* [WHAT THE TASK ASKS]:
Copy out, word for word, the records from their first line through the line containing "export const myFeature", both ends included. Leave the pictures out of your answer.

-- Start EXERCISE INPUTS --

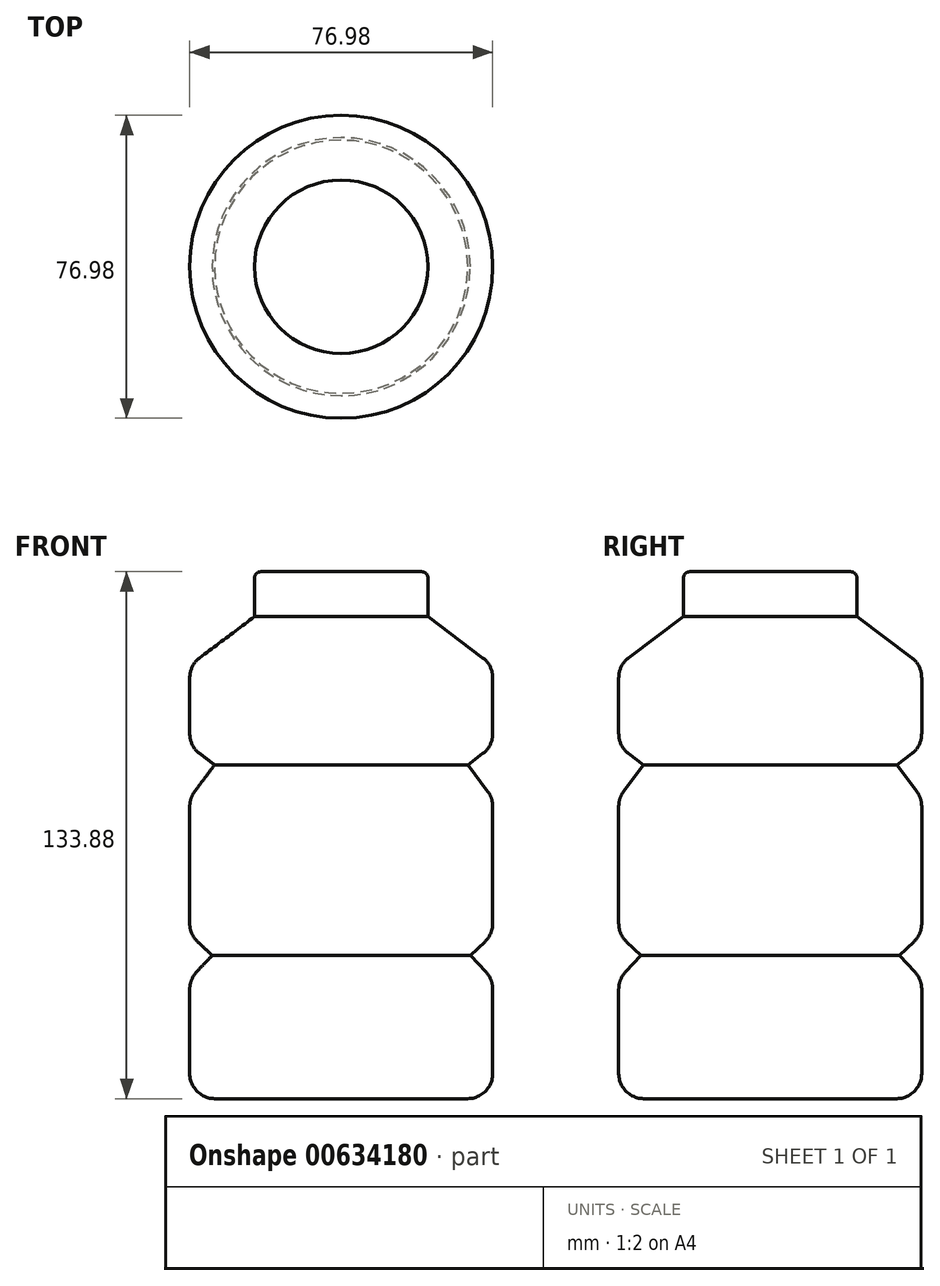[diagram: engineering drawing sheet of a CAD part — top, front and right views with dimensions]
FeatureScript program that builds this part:
annotation { "Feature Type Name" : "Feature", "Feature Type Description" : "" }
export const myFeature = defineFeature(function(context is Context, id is Id, definition is map)
    precondition{}
    {
        {
            var Q0;
            Q0=qCreatedBy(makeId("Front.planeOp"),FACE);
            var sketch = newSketch(context, id + "F0", { "sketchPlane" : qUnion([Q0])});
            skLineSegment(sketch, "E0", {"start": v(37.07, 0) * mm, "end": v(37.07, 26.12) * mm});
            skLineSegment(sketch, "E1", {"start": v(37.07, 26.12) * mm, "end": v(34.02, 32.23) * mm});
            skLineSegment(sketch, "E2", {"start": v(34.02, 32.23) * mm, "end": v(31.21, 39.11) * mm});
            skLineSegment(sketch, "E3", {"start": v(31.21, 39.11) * mm, "end": v(31.21, 43.44) * mm});
            skLineSegment(sketch, "E4", {"start": v(31.21, 43.44) * mm, "end": v(21.79, 43.44) * mm});
            skLineSegment(sketch, "E5", {"start": v(21.79, 43.44) * mm, "end": v(21.79, 39.11) * mm});
            skLineSegment(sketch, "E6", {"start": v(21.79, 39.11) * mm, "end": v(18.73, 32.23) * mm});
            skLineSegment(sketch, "E7", {"start": v(18.73, 32.23) * mm, "end": v(16.18, 26.12) * mm});
            skLineSegment(sketch, "E8", {"start": v(16.18, 26.12) * mm, "end": v(16.18, 0) * mm});
            skLineSegment(sketch, "E9", {"start": v(16.18, 0) * mm, "end": v(37.07, 0) * mm});
            skSolve(sketch);
        }
        {
            var Q0;
            Q0=qCreatedBy(makeId("Front.planeOp"),FACE);
            var sketch = newSketch(context, id + "F1", { "sketchPlane" : qUnion([Q0])});
            skCircle(sketch, "E10", {"center": v(78.26, 32.23) * mm, "radius": 22.5 * mm});
            skSolve(sketch);
        }
        {
            var Q0;
            Q0=makeQuery(id+"F0.imprint","IMPRINT",FACE,{"disambiguationData":[TD([[makeQuery(id+"F0.imprint","IMPRINT",EDGE,{"derivedFrom":sQuery(id+"F0.wireOp",EDGE,"E0")}),1.0]])]});
            extrude(context, id + "F2", {"entities" : qUnion([Q0]), "depth" : 12.7 * mm, "offsetDistance" : 25.4 * mm});
        }
        {
            var Q0;
            Q0=makeQuery(id+"F1.imprint","IMPRINT",FACE,{"disambiguationData":[TD([[makeQuery(id+"F1.imprint","IMPRINT",EDGE,{"derivedFrom":sQuery(id+"F1.wireOp",EDGE,"E10")}),1.0]])]});
            extrude(context, id + "F3", {"entities" : qUnion([Q0]), "depth" : 7.62 * mm, "offsetDistance" : 25.4 * mm});
        }
        {
            var Q0;
            Q0=qCreatedBy(makeId("Top.planeOp"),FACE);
            var sketch = newSketch(context, id + "F4", { "sketchPlane" : qUnion([Q0])});
            skLineSegment(sketch, "E11", {"start": v(0, 0) * mm, "end": v(-30.14, 0) * mm});
            skLineSegment(sketch, "E12", {"start": v(-30.14, 0) * mm, "end": v(-30.14, 17.96) * mm});
            skLineSegment(sketch, "E13", {"start": v(-30.14, 17.96) * mm, "end": v(0, 17.96) * mm});
            skLineSegment(sketch, "E14", {"start": v(0, 17.96) * mm, "end": v(0, 0) * mm});
            skSolve(sketch);
        }
        {
            var Q0;
            Q0 = qSketchRegion(id + "F4", true);
            extrude(context, id + "F5", {"entities" : qUnion([Q0]), "depth" : 2.54 * mm, "offsetDistance" : 25.4 * mm});
        }
        {
            var Q0;
            Q0=makeQuery(id+"F5.opExtrude","CAP_FACE",FACE,{"disambiguationData":[OSD([sQuery(id+"F4.wireOp",EDGE,"E11"),sQuery(id+"F4.wireOp",EDGE,"E12"),sQuery(id+"F4.wireOp",EDGE,"E13"),sQuery(id+"F4.wireOp",EDGE,"E14")])],"isStart":false});
            var sketch = newSketch(context, id + "F6", { "sketchPlane" : qUnion([Q0])});
            skLineSegment(sketch, "E15", {"start": v(-30.14, 2.42) * mm, "end": v(0, 2.42) * mm});
            skLineSegment(sketch, "E16", {"start": v(0, 2.42) * mm, "end": v(2.98, 2.42) * mm});
            skLineSegment(sketch, "E17", {"start": v(2.98, 2.42) * mm, "end": v(5.02, 4.46) * mm});
            skLineSegment(sketch, "E18", {"start": v(5.02, 4.46) * mm, "end": v(5.02, 7.26) * mm});
            skLineSegment(sketch, "E19", {"start": v(5.02, 7.26) * mm, "end": v(2.98, 7.26) * mm});
            skLineSegment(sketch, "E20", {"start": v(2.98, 7.26) * mm, "end": v(0, 7.26) * mm});
            skLineSegment(sketch, "E21", {"start": v(0, 7.26) * mm, "end": v(-30.14, 7.26) * mm});
            skLineSegment(sketch, "E22", {"start": v(-30.14, 7.26) * mm, "end": v(-32.7, 7.26) * mm});
            skLineSegment(sketch, "E23", {"start": v(-35.75, 7.26) * mm, "end": v(-35.75, 4.46) * mm});
            skLineSegment(sketch, "E24", {"start": v(-35.75, 4.46) * mm, "end": v(-30.14, 2.42) * mm});
            skLineSegment(sketch, "E25", {"start": v(-35.75, 7.26) * mm, "end": v(-30.14, 7.26) * mm});
            skLineSegment(sketch, "E26", {"start": v(0, 11.85) * mm, "end": v(-30.14, 11.85) * mm});
            skLineSegment(sketch, "E27", {"start": v(-30.14, 11.85) * mm, "end": v(-32.7, 11.85) * mm});
            skLineSegment(sketch, "E28", {"start": v(-32.7, 11.85) * mm, "end": v(-32.7, 14.4) * mm});
            skLineSegment(sketch, "E29", {"start": v(-32.7, 14.4) * mm, "end": v(-30.14, 14.4) * mm});
            skLineSegment(sketch, "E30", {"start": v(-30.14, 14.4) * mm, "end": v(0, 14.4) * mm});
            skLineSegment(sketch, "E31", {"start": v(0, 14.4) * mm, "end": v(5.02, 14.4) * mm});
            skLineSegment(sketch, "E32", {"start": v(5.02, 14.4) * mm, "end": v(2.98, 11.85) * mm});
            skLineSegment(sketch, "E33", {"start": v(2.98, 11.85) * mm, "end": v(0, 11.85) * mm});
            skSolve(sketch);
        }
        {
            var Q0;
            Q0 = qSketchRegion(id + "F6", true);
            extrude(context, id + "F7", {"entities" : qUnion([Q0]), "operationType" : NewBodyOperationType.ADD, "depth" : 1.27 * mm, "offsetDistance" : 25.4 * mm});
        }
        {
            var Q0;
            Q0=makeQuery(id+"F3.opExtrude","SWEPT_BODY",BODY,{"disambiguationData":[OSD([sQuery(id+"F1.wireOp",EDGE,"E10")])]});
            deleteBodies(context, id + "F8", {"entities" : qUnion([Q0])});
        }
        {
            var Q0;
            Q0=makeQuery(id+"F5.opExtrude","SWEPT_BODY",BODY,{"disambiguationData":[OSD([sQuery(id+"F4.wireOp",EDGE,"E11"),sQuery(id+"F4.wireOp",EDGE,"E12"),sQuery(id+"F4.wireOp",EDGE,"E13"),sQuery(id+"F4.wireOp",EDGE,"E14")])]});
            deleteBodies(context, id + "F9", {"entities" : qUnion([Q0])});
        }
        {
            var Q0;
            Q0=makeQuery(id+"F2.opExtrude","SWEPT_BODY",BODY,{"disambiguationData":[OSD([sQuery(id+"F0.wireOp",EDGE,"E0"),sQuery(id+"F0.wireOp",EDGE,"E1"),sQuery(id+"F0.wireOp",EDGE,"E2"),sQuery(id+"F0.wireOp",EDGE,"E3"),sQuery(id+"F0.wireOp",EDGE,"E4"),sQuery(id+"F0.wireOp",EDGE,"E5"),sQuery(id+"F0.wireOp",EDGE,"E6"),sQuery(id+"F0.wireOp",EDGE,"E7"),sQuery(id+"F0.wireOp",EDGE,"E8"),sQuery(id+"F0.wireOp",EDGE,"E9")])]});
            deleteBodies(context, id + "F10", {"entities" : qUnion([Q0])});
        }
        {
            var Q0;
            Q0=qCreatedBy(makeId("Front.planeOp"),FACE);
            var sketch = newSketch(context, id + "F11", { "sketchPlane" : qUnion([Q0])});
            skLineSegment(sketch, "E34", {"start": v(0, 67.41) * mm, "end": v(-20.45, 67.41) * mm});
            skLineSegment(sketch, "E35", {"start": v(-22.03, 65.82) * mm, "end": v(-22.03, 56) * mm});
            skLineSegment(sketch, "E36", {"start": v(-22.03, 56) * mm, "end": v(-35.95, 45.56) * mm});
            skLineSegment(sketch, "E37", {"start": v(-38.49, 40.48) * mm, "end": v(-38.49, 26.26) * mm});
            skLineSegment(sketch, "E38", {"start": v(-35.95, 21.18) * mm, "end": v(-32.16, 18.34) * mm});
            skLineSegment(sketch, "E39", {"start": v(-32.16, 18.34) * mm, "end": v(-37.22, 11.6) * mm});
            skLineSegment(sketch, "E40", {"start": v(-38.49, 7.78) * mm, "end": v(-38.49, -21.96) * mm});
            skLineSegment(sketch, "E41", {"start": v(-36.5, -26.58) * mm, "end": v(-32.8, -30.08) * mm});
            skLineSegment(sketch, "E42", {"start": v(-32.8, -30.08) * mm, "end": v(-36.75, -34.27) * mm});
            skLineSegment(sketch, "E43", {"start": v(-38.49, -38.63) * mm, "end": v(-38.49, -60.12) * mm});
            skLineSegment(sketch, "E44", {"start": v(-32.14, -66.47) * mm, "end": v(0, -66.47) * mm});
            skLineSegment(sketch, "E45", {"start": v(0, -66.47) * mm, "end": v(0, 67.41) * mm});
            skPoint(sketch, "E46.visualSharp", {"position": v(-38.49, 43.65) * mm});
            skArc(sketch, "E46.filletArc", {"start": v(-35.95, 45.56) * mm, "mid": v(-37.82, 43.32) * mm, "end": v(-38.49, 40.48) * mm});
            skPoint(sketch, "E47.visualSharp", {"position": v(-38.49, 23.08) * mm});
            skArc(sketch, "E47.filletArc", {"start": v(-38.49, 26.26) * mm, "mid": v(-37.82, 23.42) * mm, "end": v(-35.95, 21.18) * mm});
            skPoint(sketch, "E48.visualSharp", {"position": v(-38.49, 9.9) * mm});
            skArc(sketch, "E48.filletArc", {"start": v(-37.22, 11.6) * mm, "mid": v(-38.16, 9.79) * mm, "end": v(-38.49, 7.78) * mm});
            skPoint(sketch, "E49.visualSharp", {"position": v(-38.49, -24.7) * mm});
            skArc(sketch, "E49.filletArc", {"start": v(-38.49, -21.96) * mm, "mid": v(-37.97, -24.48) * mm, "end": v(-36.5, -26.58) * mm});
            skPoint(sketch, "E50.visualSharp", {"position": v(-38.49, -36.1) * mm});
            skArc(sketch, "E50.filletArc", {"start": v(-36.75, -34.27) * mm, "mid": v(-38.04, -36.29) * mm, "end": v(-38.49, -38.63) * mm});
            skPoint(sketch, "E51.visualSharp", {"position": v(-38.49, -66.47) * mm});
            skArc(sketch, "E51.filletArc", {"start": v(-38.49, -60.12) * mm, "mid": v(-36.63, -64.6) * mm, "end": v(-32.14, -66.47) * mm});
            skPoint(sketch, "E52.visualSharp", {"position": v(-22.03, 67.41) * mm});
            skArc(sketch, "E52.filletArc", {"start": v(-20.45, 67.41) * mm, "mid": v(-21.57, 66.95) * mm, "end": v(-22.03, 65.82) * mm});
            skLineSegment(sketch, "E53", {"start": v(-22.03, 56) * mm, "end": v(0, 56) * mm});
            skSolve(sketch);
        }
        {
            var Q0;
            Q0=makeQuery(id+"F11.imprint","IMPRINT",FACE,{"disambiguationData":[TD([[makeQuery(id+"F11.imprint","IMPRINT",EDGE,{"derivedFrom":sQuery(id+"F11.wireOp",EDGE,"E36")}),1.0]])]});
            var Q1;
            {var subQ1=sQuery(id+"F11.wireOp",EDGE,"E34");Q1=makeQuery(id+"F11.imprint","IMPRINT",FACE,{"disambiguationData":[TD([[makeQuery(id+"F11.imprint","IMPRINT",EDGE,{"derivedFrom":subQ1}),1.0]])]});}
            var Q2;
            Q2=sQuery(id+"F11.wireOp",EDGE,"E45");
            revolve(context, id + "F12", {"entities" : qUnion([Q0, Q1]), "axis" : qUnion([Q2]), "revolveType" : RevolveType.FULL});
        }
    });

-- End EXERCISE INPUTS --

* [ANSWER FOR THIS EXERCISE]:
[diagram: engineering drawing sheet of a CAD part — top, front and right views with dimensions]
FeatureScript program that builds this part:
annotation { "Feature Type Name" : "Feature", "Feature Type Description" : "" }
export const myFeature = defineFeature(function(context is Context, id is Id, definition is map)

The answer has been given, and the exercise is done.